I am not against this...by any means. Healthcare providers should be held accountable and the consumer should have that information to aid in the decision making process. But how do you "measure" the outcome of a life lived fully with no regrets and a a peaceful death? Each of us will die...mortality and taxes are givens ;) The difference is that some will die never knowing how to truly be happy in the moment while others will die knowing that they've done something meaninful with the gift from Big Ernie. Some will whimper on the way out, and others will sing. It's a glass half full type of deal.

That is where the improvments can be made. Palliative care seeks to keep a patient comfortable and maximize the quality of the time that is left rather than focusing on a "cure", per se. That is not to say that all treatment is abandoned.
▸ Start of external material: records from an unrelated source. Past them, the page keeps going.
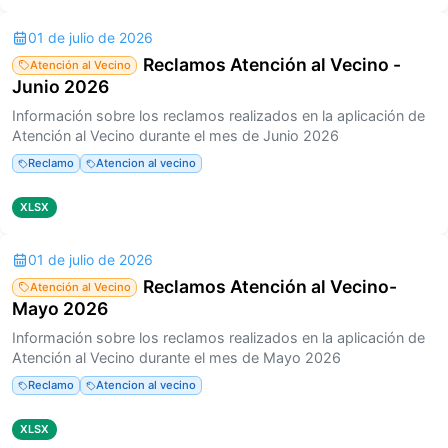
01 de julio de 2026
Reclamos Atención al Vecino -
Atención al Vecino
Junio 2026
Información sobre los reclamos realizados en la aplicación de
Atención al Vecino durante el mes de Junio 2026
Reclamo
Atencion al vecino
XLSX
01 de julio de 2026
Reclamos Atención al Vecino-
Atención al Vecino
Mayo 2026
Información sobre los reclamos realizados en la aplicación de
Atención al Vecino durante el mes de Mayo 2026
Reclamo
Atencion al vecino
XLSX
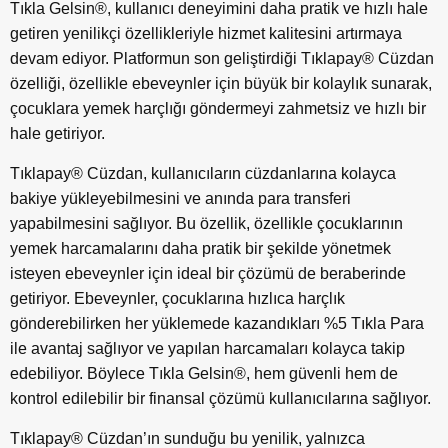
Tıkla Gelsin®, kullanıcı deneyimini daha pratik ve hızlı hale
getiren yenilikçi özellikleriyle hizmet kalitesini artırmaya
devam ediyor. Platformun son geliştirdiği Tıklapay® Cüzdan
özelliği, özellikle ebeveynler için büyük bir kolaylık sunarak,
çocuklara yemek harçlığı göndermeyi zahmetsiz ve hızlı bir
hale getiriyor.
Tıklapay® Cüzdan, kullanıcıların cüzdanlarına kolayca
bakiye yükleyebilmesini ve anında para transferi
yapabilmesini sağlıyor. Bu özellik, özellikle çocuklarının
yemek harcamalarını daha pratik bir şekilde yönetmek
isteyen ebeveynler için ideal bir çözümü de beraberinde
getiriyor. Ebeveynler, çocuklarına hızlıca harçlık
gönderebilirken her yüklemede kazandıkları %5 Tıkla Para
ile avantaj sağlıyor ve yapılan harcamaları kolayca takip
edebiliyor. Böylece Tıkla Gelsin®, hem güvenli hem de
kontrol edilebilir bir finansal çözümü kullanıcılarına sağlıyor.
Tıklapay® Cüzdan’ın sunduğu bu yenilik, yalnızca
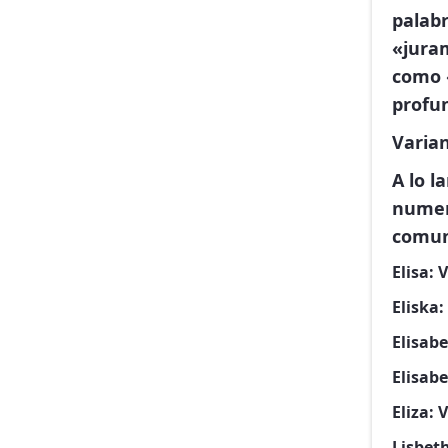
palab
«jura
como 
profun
Varian
A lo l
numer
comun
Elisa:
V
Eliska:
Elisabe
Elisabe
Eliza:
V
Lisbeth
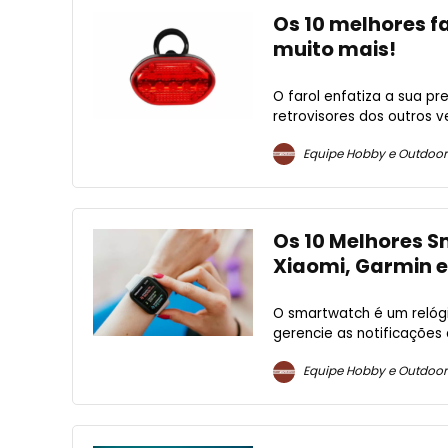
Os 10 melhores fa
muito mais!
O farol enfatiza a sua p
retrovisores dos outros ve
Equipe Hobby e Outdoor
Os 10 Melhores S
Xiaomi, Garmin e
O smartwatch é um relógi
gerencie as notificações d
Equipe Hobby e Outdoor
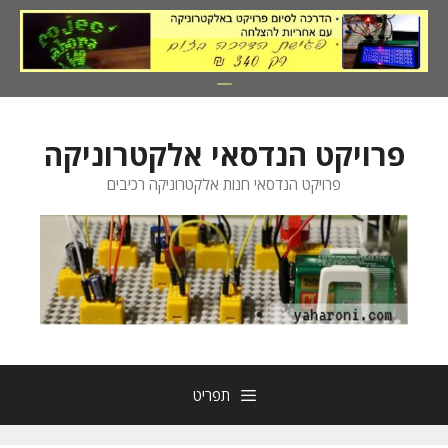
דלג
תוכן
פרויקט הנדסאי אלקטרוניקה
פרויקט הנדסאי חנות אלקטרוניקה רכיבים
תפריט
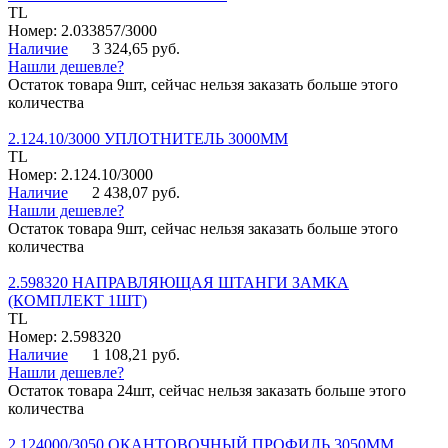
TL
Номер: 2.033857/3000
Наличие
3 324,65 руб.
Нашли дешевле?
Остаток товара 9шт, сейчас нельзя заказать больше этого
количества
2.124.10/3000 УПЛОТНИТЕЛЬ 3000ММ
TL
Номер: 2.124.10/3000
Наличие
2 438,07 руб.
Нашли дешевле?
Остаток товара 9шт, сейчас нельзя заказать больше этого
количества
2.598320 НАПРАВЛЯЮЩАЯ ШТАНГИ ЗАМКА
(КОМПЛЕКТ 1ШТ)
TL
Номер: 2.598320
Наличие
1 108,21 руб.
Нашли дешевле?
Остаток товара 24шт, сейчас нельзя заказать больше этого
количества
2.124000/3050 ОКАНТОВОЧНЫЙ ПРОФИЛЬ 3050ММ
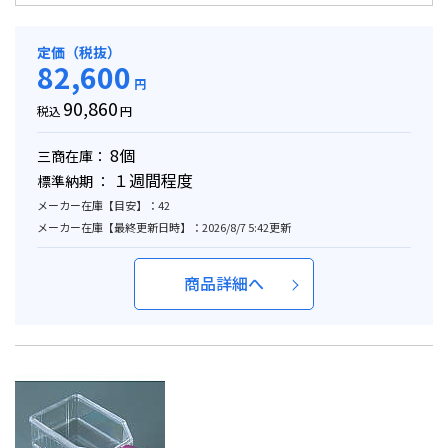
定価（税抜）
82,600
円
90,860
税込
円
8個
三商在庫：
１週間程度
標準納期 ：
メーカー在庫【目安】：42
メーカー在庫【最終更新日時】：2026/8/7 5:42更新
商品詳細へ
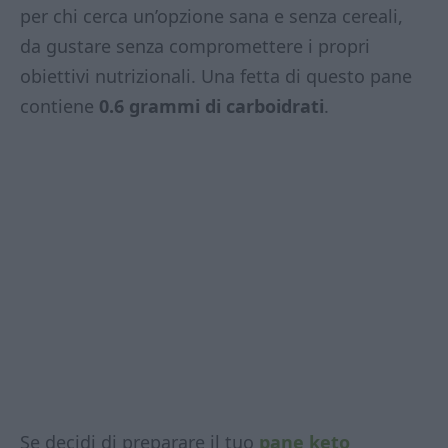
per chi cerca un’opzione sana e senza cereali,
da gustare senza compromettere i propri
obiettivi nutrizionali. Una fetta di questo pane
contiene
0.6 grammi di carboidrati
.
Se decidi di preparare il tuo
pane keto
Many treatments, including chemotherapy and radiation, can be used palliatively to keep a patient out of pain or buy him or her a little more time to deal with end of life issues like finances and resolution of family matters. Yet the focus is always on QUALITY of life.

That's not a childhood dream, but an adult one. And I intend to find a way to make it happen for more people. I don't know how or when, but the karma is out there somewhere to pull that discipline into the prominent spot that it should be within the medical community. And I intend to be a part of it. As Randy says, the brick walls are there for a reason...to see how bad you really want something. I've hit a lot of them and given up before.

Thanks dude. The fire has been re-kindled.